Some activists have been keeping a low profile or leaving.

Demosisto, a pro-democracy group led by Joshua Wong, disbanded hours after the legislation was passed, while prominent group member Nathan Law left the city.

“The protests in Hong Kong have been a window for the world to recognise that China is getting more and more authoritarian,” Law told Reuters News Agency.

Canada halts extraditions

Meanwhile, Canada says it is suspending its extradition treaty with Hong Kong in the wake of China’s move to impose the new legislation, top officials said on Friday.

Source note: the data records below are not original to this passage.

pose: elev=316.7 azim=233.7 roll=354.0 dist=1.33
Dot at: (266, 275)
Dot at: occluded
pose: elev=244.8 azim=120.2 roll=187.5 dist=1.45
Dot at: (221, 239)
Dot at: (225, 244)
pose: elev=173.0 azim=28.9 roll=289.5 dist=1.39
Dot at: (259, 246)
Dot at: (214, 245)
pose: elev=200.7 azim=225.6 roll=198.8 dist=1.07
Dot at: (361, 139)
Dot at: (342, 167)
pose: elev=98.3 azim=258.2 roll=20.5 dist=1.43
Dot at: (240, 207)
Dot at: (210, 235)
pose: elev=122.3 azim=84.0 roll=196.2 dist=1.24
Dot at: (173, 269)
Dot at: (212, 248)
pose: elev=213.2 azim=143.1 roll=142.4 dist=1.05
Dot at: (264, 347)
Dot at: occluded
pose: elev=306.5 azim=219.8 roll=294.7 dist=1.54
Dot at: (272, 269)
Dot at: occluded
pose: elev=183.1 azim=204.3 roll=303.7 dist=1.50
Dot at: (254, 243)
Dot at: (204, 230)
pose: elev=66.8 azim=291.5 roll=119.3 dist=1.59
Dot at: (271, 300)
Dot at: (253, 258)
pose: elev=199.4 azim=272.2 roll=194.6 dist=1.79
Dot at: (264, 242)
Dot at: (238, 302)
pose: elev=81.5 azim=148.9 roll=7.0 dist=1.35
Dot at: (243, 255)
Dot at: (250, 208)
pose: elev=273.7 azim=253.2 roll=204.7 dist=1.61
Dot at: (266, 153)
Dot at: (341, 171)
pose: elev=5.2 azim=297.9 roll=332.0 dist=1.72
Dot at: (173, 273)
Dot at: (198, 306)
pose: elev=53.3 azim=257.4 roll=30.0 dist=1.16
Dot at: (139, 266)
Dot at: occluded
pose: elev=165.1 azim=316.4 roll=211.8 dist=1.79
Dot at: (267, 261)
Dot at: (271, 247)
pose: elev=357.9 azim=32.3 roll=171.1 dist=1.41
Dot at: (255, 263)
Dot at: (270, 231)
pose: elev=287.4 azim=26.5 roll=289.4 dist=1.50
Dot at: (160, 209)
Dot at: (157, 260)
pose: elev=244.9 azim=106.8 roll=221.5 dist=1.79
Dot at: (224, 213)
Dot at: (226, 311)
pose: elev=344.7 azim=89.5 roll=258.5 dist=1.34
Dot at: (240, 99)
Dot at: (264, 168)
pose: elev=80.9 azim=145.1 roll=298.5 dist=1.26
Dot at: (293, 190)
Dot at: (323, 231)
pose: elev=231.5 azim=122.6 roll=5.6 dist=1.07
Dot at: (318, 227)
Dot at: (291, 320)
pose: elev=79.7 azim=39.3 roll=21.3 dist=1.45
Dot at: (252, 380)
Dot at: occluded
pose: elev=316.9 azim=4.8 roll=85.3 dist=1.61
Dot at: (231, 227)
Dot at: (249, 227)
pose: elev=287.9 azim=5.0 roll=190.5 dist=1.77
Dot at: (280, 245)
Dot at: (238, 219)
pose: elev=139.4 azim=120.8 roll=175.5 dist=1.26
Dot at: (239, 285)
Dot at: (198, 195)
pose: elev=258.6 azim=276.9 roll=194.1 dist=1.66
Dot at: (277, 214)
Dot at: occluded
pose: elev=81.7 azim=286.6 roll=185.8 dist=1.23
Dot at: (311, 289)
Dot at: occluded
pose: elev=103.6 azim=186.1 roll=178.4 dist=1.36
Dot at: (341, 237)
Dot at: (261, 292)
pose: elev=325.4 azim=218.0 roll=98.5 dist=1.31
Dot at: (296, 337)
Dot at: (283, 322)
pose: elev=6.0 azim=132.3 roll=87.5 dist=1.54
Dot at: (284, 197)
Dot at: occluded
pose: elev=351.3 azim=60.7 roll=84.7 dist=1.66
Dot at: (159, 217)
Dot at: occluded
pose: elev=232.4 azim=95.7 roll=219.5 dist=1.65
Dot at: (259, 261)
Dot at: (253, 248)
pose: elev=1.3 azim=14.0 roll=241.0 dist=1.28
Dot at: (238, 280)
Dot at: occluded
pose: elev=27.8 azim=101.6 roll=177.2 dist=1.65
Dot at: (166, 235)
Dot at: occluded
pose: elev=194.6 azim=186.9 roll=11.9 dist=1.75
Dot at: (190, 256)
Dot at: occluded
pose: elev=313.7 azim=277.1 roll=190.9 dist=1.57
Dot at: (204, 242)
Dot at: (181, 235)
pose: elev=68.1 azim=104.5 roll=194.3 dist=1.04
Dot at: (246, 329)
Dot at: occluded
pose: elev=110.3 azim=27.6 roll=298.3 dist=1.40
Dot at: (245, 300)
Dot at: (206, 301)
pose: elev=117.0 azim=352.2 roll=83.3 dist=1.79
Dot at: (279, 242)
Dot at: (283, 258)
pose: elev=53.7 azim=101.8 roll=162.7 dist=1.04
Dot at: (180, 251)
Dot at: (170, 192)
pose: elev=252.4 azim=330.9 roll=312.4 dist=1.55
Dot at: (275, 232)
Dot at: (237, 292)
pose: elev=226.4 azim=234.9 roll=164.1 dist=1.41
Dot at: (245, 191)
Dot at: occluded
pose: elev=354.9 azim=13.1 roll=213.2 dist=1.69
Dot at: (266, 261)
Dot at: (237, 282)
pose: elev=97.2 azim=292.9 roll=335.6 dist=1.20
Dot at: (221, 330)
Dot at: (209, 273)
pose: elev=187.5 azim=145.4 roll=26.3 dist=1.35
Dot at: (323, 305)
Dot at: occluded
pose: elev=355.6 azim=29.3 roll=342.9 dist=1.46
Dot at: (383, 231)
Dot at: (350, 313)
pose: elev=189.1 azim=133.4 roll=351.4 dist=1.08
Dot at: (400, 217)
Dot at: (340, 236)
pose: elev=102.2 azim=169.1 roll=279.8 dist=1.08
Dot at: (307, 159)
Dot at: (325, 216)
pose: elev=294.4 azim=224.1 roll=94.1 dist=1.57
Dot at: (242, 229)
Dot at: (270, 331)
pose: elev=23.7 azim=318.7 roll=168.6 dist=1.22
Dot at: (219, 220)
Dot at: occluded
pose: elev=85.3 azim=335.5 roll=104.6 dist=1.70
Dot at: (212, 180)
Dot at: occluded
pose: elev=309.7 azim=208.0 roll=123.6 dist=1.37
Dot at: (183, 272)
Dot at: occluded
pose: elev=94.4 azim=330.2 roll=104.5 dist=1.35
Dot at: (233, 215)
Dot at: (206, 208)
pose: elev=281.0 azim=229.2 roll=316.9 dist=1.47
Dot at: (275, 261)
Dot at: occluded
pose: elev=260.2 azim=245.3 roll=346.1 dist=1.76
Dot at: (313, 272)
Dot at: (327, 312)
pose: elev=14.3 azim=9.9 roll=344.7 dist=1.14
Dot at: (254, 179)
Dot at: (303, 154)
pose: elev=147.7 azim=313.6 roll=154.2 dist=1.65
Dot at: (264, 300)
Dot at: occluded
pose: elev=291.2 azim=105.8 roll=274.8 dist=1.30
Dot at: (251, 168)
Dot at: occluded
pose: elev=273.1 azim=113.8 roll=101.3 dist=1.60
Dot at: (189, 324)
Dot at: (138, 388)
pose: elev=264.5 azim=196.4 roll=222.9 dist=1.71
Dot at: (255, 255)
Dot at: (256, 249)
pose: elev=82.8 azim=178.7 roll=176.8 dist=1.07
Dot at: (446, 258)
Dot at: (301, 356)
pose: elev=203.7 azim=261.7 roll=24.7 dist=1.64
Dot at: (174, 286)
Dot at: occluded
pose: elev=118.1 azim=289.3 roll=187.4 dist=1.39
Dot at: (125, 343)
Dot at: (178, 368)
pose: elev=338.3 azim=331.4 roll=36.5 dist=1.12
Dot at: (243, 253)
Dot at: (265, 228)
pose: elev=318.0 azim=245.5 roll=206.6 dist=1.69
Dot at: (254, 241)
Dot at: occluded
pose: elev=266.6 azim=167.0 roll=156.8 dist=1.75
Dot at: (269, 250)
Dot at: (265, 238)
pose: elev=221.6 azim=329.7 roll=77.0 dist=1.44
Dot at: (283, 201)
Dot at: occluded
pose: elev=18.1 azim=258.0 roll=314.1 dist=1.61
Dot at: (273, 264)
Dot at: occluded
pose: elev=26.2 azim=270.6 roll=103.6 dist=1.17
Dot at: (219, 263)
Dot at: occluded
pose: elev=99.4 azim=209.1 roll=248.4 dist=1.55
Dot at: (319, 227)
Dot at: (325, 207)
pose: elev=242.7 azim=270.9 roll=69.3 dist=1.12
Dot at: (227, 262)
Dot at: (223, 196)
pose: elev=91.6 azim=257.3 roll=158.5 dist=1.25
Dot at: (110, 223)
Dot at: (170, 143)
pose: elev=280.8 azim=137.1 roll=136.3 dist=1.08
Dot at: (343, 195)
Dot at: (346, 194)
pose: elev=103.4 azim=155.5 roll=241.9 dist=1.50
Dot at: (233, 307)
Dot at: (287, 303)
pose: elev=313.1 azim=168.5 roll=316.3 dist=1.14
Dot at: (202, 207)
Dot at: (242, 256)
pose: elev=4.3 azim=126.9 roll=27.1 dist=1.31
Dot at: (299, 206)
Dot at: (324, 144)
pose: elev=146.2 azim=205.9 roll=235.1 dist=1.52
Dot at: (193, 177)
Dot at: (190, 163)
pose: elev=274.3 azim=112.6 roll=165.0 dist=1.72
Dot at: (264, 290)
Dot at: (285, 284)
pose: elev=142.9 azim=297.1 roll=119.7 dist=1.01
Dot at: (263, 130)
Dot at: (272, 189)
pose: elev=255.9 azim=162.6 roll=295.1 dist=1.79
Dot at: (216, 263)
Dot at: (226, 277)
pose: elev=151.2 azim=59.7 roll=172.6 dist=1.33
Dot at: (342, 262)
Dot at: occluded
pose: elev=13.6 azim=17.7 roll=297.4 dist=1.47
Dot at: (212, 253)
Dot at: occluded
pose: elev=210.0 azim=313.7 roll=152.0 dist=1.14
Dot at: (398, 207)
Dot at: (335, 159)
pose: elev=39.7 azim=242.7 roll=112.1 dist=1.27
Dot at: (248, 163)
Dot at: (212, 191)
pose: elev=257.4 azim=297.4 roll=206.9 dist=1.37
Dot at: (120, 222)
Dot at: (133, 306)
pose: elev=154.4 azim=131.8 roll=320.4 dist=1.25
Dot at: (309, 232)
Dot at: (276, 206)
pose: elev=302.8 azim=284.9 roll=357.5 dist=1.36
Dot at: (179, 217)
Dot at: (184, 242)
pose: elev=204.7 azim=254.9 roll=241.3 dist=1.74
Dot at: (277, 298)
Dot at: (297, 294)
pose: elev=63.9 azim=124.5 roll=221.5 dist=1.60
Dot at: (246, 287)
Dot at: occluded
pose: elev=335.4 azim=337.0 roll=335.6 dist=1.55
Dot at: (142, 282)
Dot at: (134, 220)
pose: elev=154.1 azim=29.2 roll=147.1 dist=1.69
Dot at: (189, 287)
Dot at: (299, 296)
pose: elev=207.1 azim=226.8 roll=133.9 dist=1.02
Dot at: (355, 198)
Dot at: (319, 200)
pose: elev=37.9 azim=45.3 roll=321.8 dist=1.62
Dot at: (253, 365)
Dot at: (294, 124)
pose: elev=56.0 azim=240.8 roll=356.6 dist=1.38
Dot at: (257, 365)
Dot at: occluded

In a statement, Minister of Foreign Affairs Francois-Philippe Champagne also said Ottawa would not permit the export of sensitive military items to Hong Kong, which is home to about 300,000 Canadians.

Canada FM
Canada’s Minister of Foreign Affairs Francois-Philippe Champagne speaking during news conference in Riga, Latvia [File: Ints Kalnins/Reuters]

Champagne condemned the “secretive” way the legislation had been enacted and said Canada had been forced to reassess existing arrangements.

“Canada will treat exports of sensitive goods to Hong Kong in the same way as those destined for China. Canada will not permit the export of sensitive military items to Hong Kong,” he said. “Canada is also suspending the Canada-Hong Kong extradition treaty.”

Separately, Prime Minister Justin Trudeau told a briefing that Canada could take further measures, including those related to immigration, but gave no details.

Canada and China are locked in a diplomatic and trade dispute which erupted in late 2018 after Canadian police arrested Huawei Technologies Co’s chief financial officer, Meng Wanzhou, on a US warrant.